We are currently seeking a Senior Developer Technology Engineer, CPU Performance at NVIDIA. You will research and develop techniques to accelerate large-scale applications running on NVIDIA’s advanced CPU platforms, analyze and optimize complex database and data analytics workloads, and influence next-generation hardware and software designs.
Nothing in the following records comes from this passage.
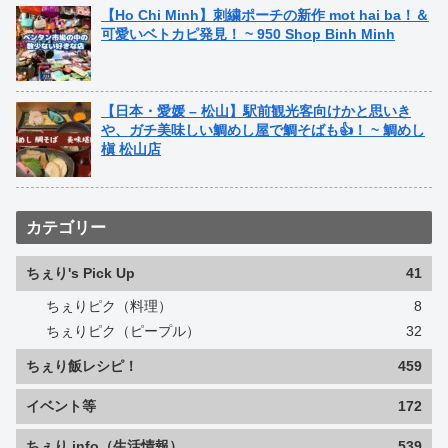
【Ho Chi Minh】刺繍ポーチの新作 mot hai ba！＆
可愛いベトカピ発見！ ~ 950 Shop Binh Minh
【日本・愛媛 – 松山】駅前観光客向けかと思いき
や、ガチ美味しい鯛めし屋で鯛そばも👍！ ~ 鯛めし
槇 松山店
カテゴリー
ちぇり's Pick Up
41
ちぇりピク（料理）
8
ちぇりピク（ピープル）
32
ちぇり飯レシピ！
459
イベント等
172
ちぇり info（生活情報）
539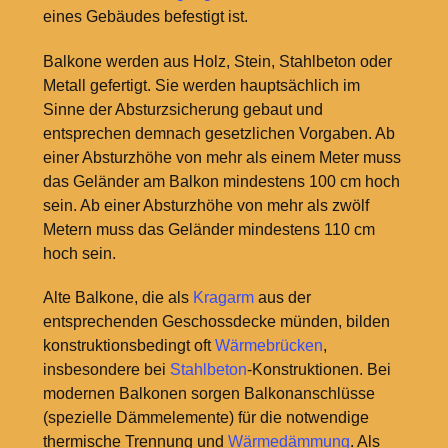
eines Gebäudes befestigt ist.
Balkone werden aus Holz, Stein, Stahlbeton oder
Metall gefertigt. Sie werden hauptsächlich im
Sinne der Absturzsicherung gebaut und
entsprechen demnach gesetzlichen Vorgaben. Ab
einer Absturzhöhe von mehr als einem Meter muss
das Geländer am Balkon mindestens 100 cm hoch
sein. Ab einer Absturzhöhe von mehr als zwölf
Metern muss das Geländer mindestens 110 cm
hoch sein.
Alte Balkone, die als
Kragarm
aus der
entsprechenden Geschossdecke münden, bilden
konstruktionsbedingt oft
Wärmebrücken
,
insbesondere bei
Stahlbeton
-Konstruktionen. Bei
modernen Balkonen sorgen Balkonanschlüsse
(spezielle Dämmelemente) für die notwendige
thermische Trennung und
Wärmedämmung
. Als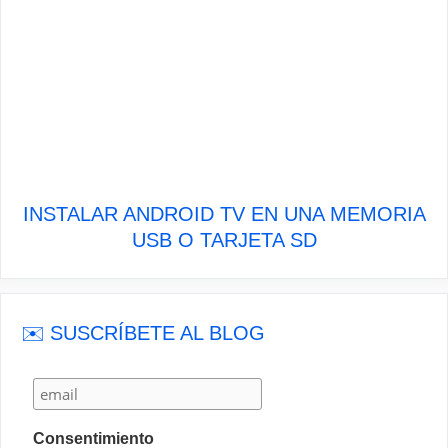
INSTALAR ANDROID TV EN UNA MEMORIA
USB O TARJETA SD
✉️ SUSCRÍBETE AL BLOG
Consentimiento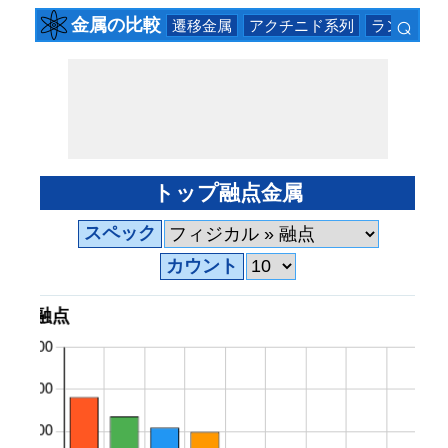
⌕
金属の比較
遷移金属
アクチニド系列
ランタニド
×
トップ融点金属
スペック
カウント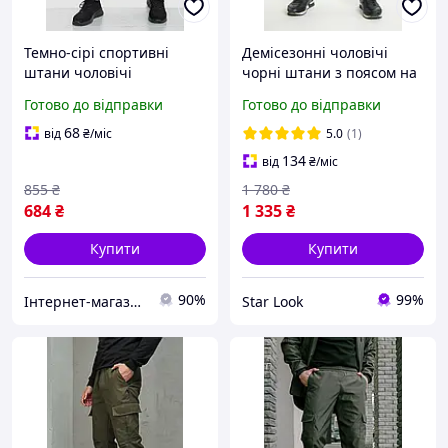
Темно-сірі спортивні
Демісезонні чоловічі
штани чоловічі
чорні штани з поясом на
244R41622 для активного
резинці манжетами і
Готово до відправки
Готово до відправки
відпочинку з комфортною
глибокими кишенями для
посадкою та високим
активного відпочинку
68
від
₴
/міс
5.0
(1)
поясом
134
від
₴
/міс
855
₴
1 780
₴
684
₴
1 335
₴
Купити
Купити
90%
99%
Інтернет-магазин Look 100 Clothes
Star Look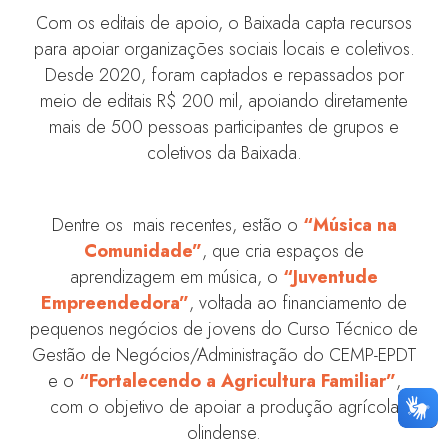
Com os editais de apoio, o Baixada capta recursos
para apoiar organizações sociais locais e coletivos.
Desde 2020, foram captados e repassados por
meio de editais R$ 200 mil, apoiando diretamente
mais de 500 pessoas participantes de grupos e
coletivos da Baixada.
Dentre os mais recentes, estão o
“Música na
Comunidade”
, que cria espaços de
aprendizagem em música, o
“Juventude
Empreendedora”
, voltada ao financiamento de
pequenos negócios de jovens do Curso Técnico de
Gestão de Negócios/Administração do CEMP-EPDT
e o
“Fortalecendo a Agricultura Familiar”
,
com o objetivo de apoiar a produção agrícola
olindense.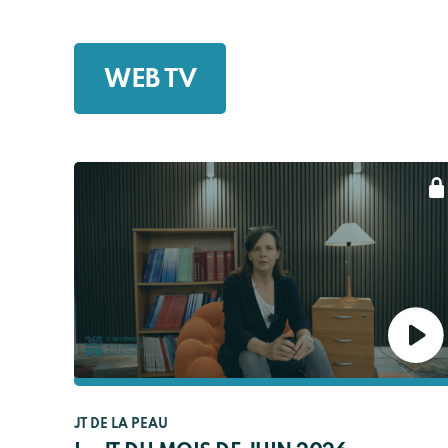
WEB TV
JT DE LA PEAU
The role involves publishing findings, presenting to the developer community, and collaborating with internal research, hardware, system software, libraries, and tools teams.

Responsibilities

  • Research and develop techniques to accelerate large scale applications on NVIDIA CPU platforms.
  • Perform in-depth analysis and optimization of complex database and data analytics workloads to ensure the best possible performance on modern CPU-focused hardware architectures.
  • Investigate hardware and system bottlenecks and optimize performance of critical applications on heterogeneous systems (CPUs and GPUs).
  • Work directly with external and internal technical experts (industry and academia) to design parallel algorithms and implement optimizations.
  • Publish and present discovered optimization techniques in developer blogs or relevant conferences to engage and educate the developer community.
  • Influence the design of next-generation hardware architectures, software, and programming models in collaboration with research, hardware, system software, libraries, and tools teams.

Requirements

  • Masters or PhD in Computer Science, Computer Engineering, or a related computationally focused science degree (or equivalent experience).
  • At least 5+ years of relevant work or research experience.
  • Expert knowledge of modern CPU architectures (ARM, x86) and system/OS concepts.
  • In-depth expertise with CPU architecture fundamentals, especially the memory subsystem (cache, DRAM, storage).
  • Hands-on experience with low-level parallel programming, vectorization, CPU intrinsics, and concurrent data structures.
  • Programming fluency in modern C/C++ with a deep understanding of algorithms, concurrency, and optimization techniques.
  • Good communication and organization skills, logical problem solving and prioritization abilities.

Ways to Stand Out

  • Experience optimizing the performance of distributed database systems and frameworks (e.g., production databases or Spark).
  • Background with compression, storage systems, networking, and distributed computer architectures.
  • Knowledge of GPU architectures.

Compensation & Benefits

  • Base salary ranges: $152,000 - $241,500 USD for Level 3, and $184,000 - $287,500 USD for Level 4.
  • Eligible for equity and benefits (link to NVIDIA benefits provided in the posting).

Additional Information

  • #LI-Hybrid (hybrid office policy).
  • Applications accepted at least until March 21, 2026. This posting is for an existing vacancy.
  • NVIDIA uses AI tools in its recruiting processes and is an equal opportunity employer committed to diversity.